Another way to detect and interpret the presence of MCS between mitochondria and the nucleus is offered by the changes in morphology when they are juxtaposed. Cataloguing such changes—as shown by Desai et al. (2020) and Kosmider et al. (2019)—and using them to score the shortening in distance between the organelles could per se be a means to detect NAM. However, this would solely be valuable if access to ultrastructural imaging is possible, and it would not be scalable.
Along with the direct visualization of contacts, functional readouts can be utilized to assess the physical interplay between mitochondria and the nucleus. The degree of nuclear accumulation of NF-κB could represent a suitable one in mammals according to the evidence so far collected (Desai et al., 2020; Wu et al., 2022). Whether a transcription factor (or a network of them) could work as a readout for the formation of NAM in yeast is yet to be explored; the homology between Rtg1/3 and Myc-Max (Jazwinski and Kriete, 2012) per se hints to the hypothesis that nuclear accumulation of transcription regulators may well act as readout in this organism too.

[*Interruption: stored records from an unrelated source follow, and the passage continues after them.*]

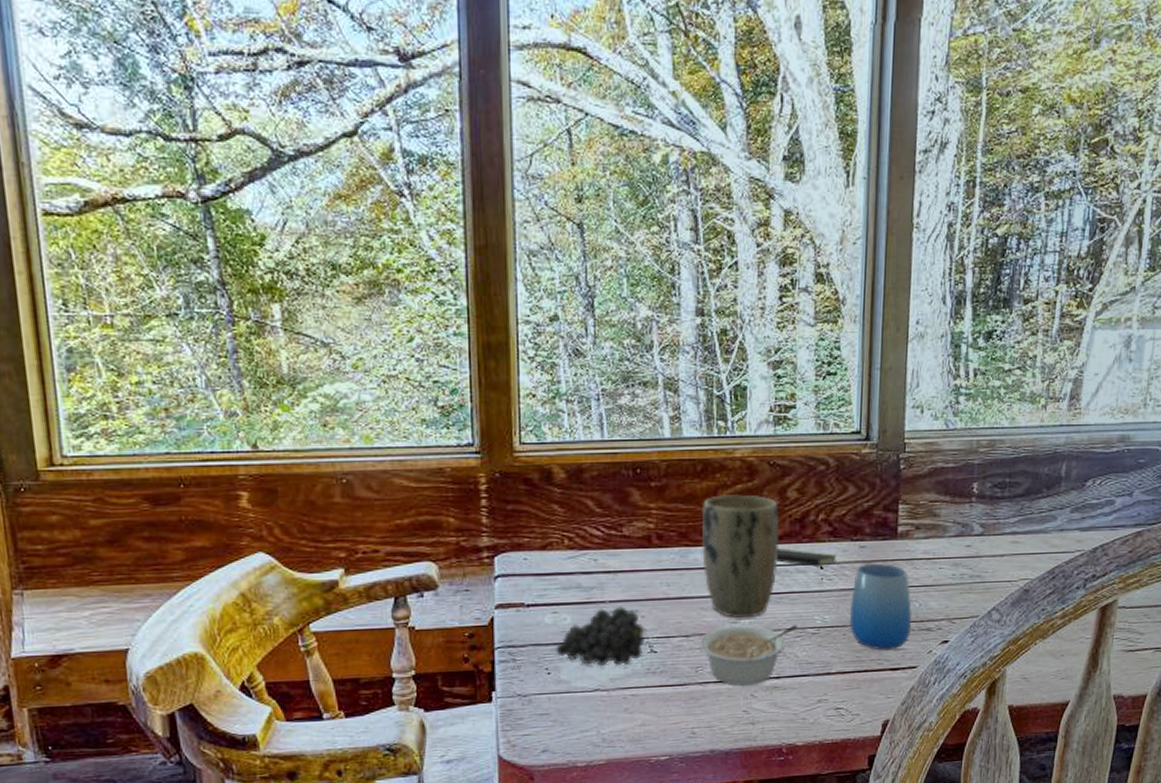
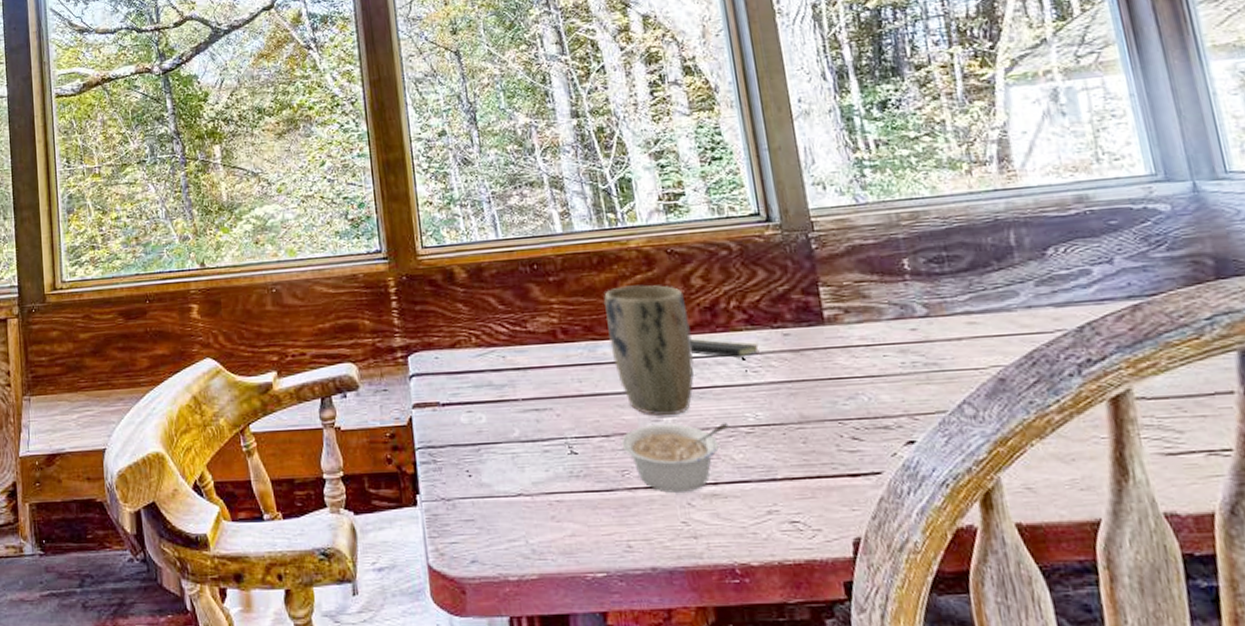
fruit: present [555,606,647,666] -> none [474,404,565,469]
cup: present [849,563,912,651] -> none [783,352,865,453]

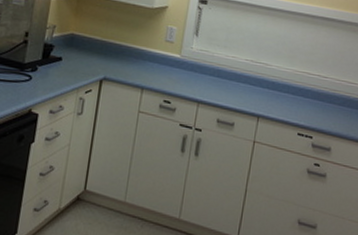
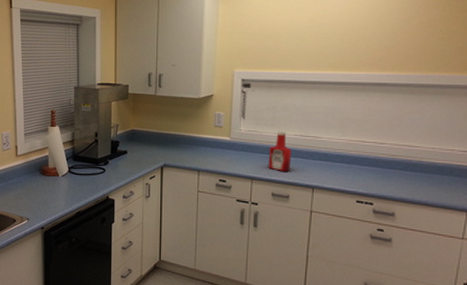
ketchup bottle: none [216,53,242,97] -> present [268,131,292,171]

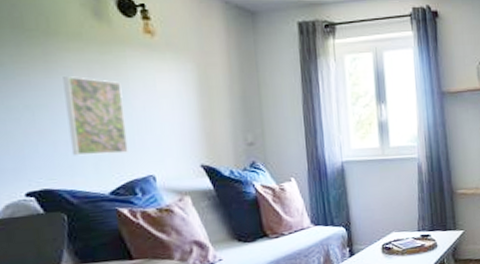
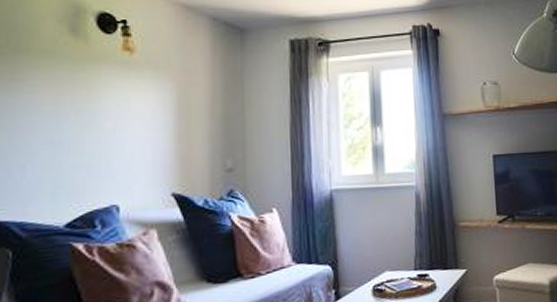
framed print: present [63,76,128,156] -> none [27,96,92,183]

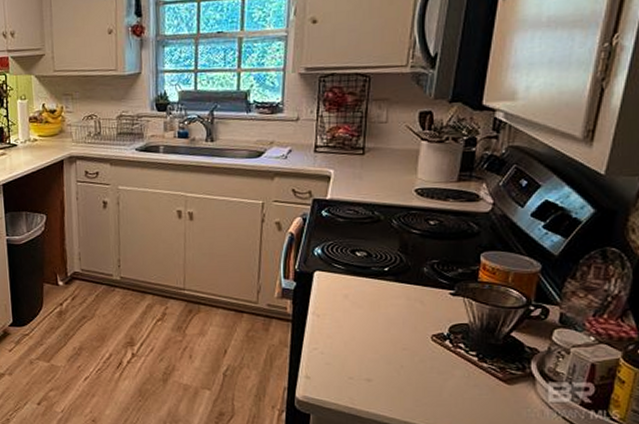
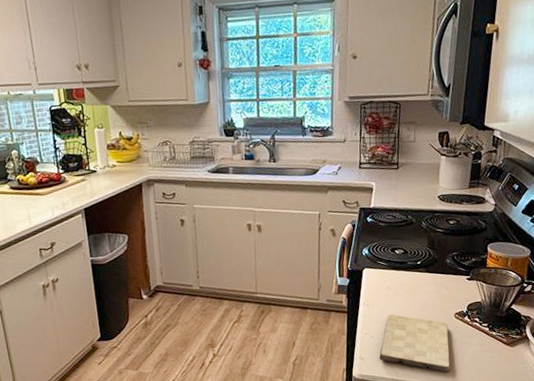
cutting board: none [329,328,423,406] -> present [379,314,451,372]

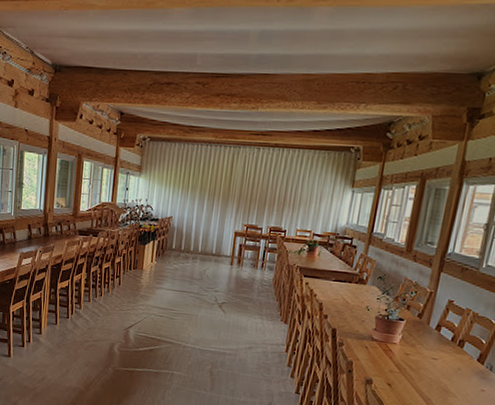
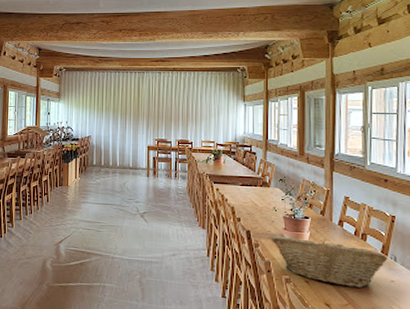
fruit basket: none [358,336,484,395] -> present [272,236,388,288]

Monitoring second messengers and their redistribution between the organelles could also represent a method to read the physical interplay of mitochondria with the nucleus. Hitherto, the nuclear accumulation of unmetabolized cholesterol—passed on from redistributed mitochondria—has been indicative of the MCS formation between these two organelles (Desai et al., 2020).
Without a doubt, an advanced understanding of the NAM proteomic will unveil post-transcriptional modifications in the molecular repertoire involved in their tethering, thus allowing for more precise and robust methods of detection.
Conclusions
In rapid succession since the initial findings, contacts between mitochondria and the nucleus have been reported both in mammals and single-celled eukaryotes including parasites (Fig. 1). This advocates for a conduit of intracellular communication worthy of general attention for the role they may cover in homeostasis, dys-homeostasis, and evolution. An exhaustive understanding of the NAM proteome and the type of signaling exploited by this new MCS will detail the function of what emerges as a new conduit of communication in cell biology.
Acknowledgments
The research activities led by M. Campanella are supported by the following funders, who are gratefully acknowledged: The European Research Council COG 2018—819600_FIRM; Fondation ARC pour la Recherche sur le Cancer ARCLEADER2022020004901; Italian Association for Cancer Research-My First AIRC Grant 21903; Barts Charity (G-002762); Research Projects of National Relevance (PRIN 202252ZLSX); Biotechnology and Biological Sciences Research Council DTP LIDo.
Disclosures: The authors declare no competing interests exist.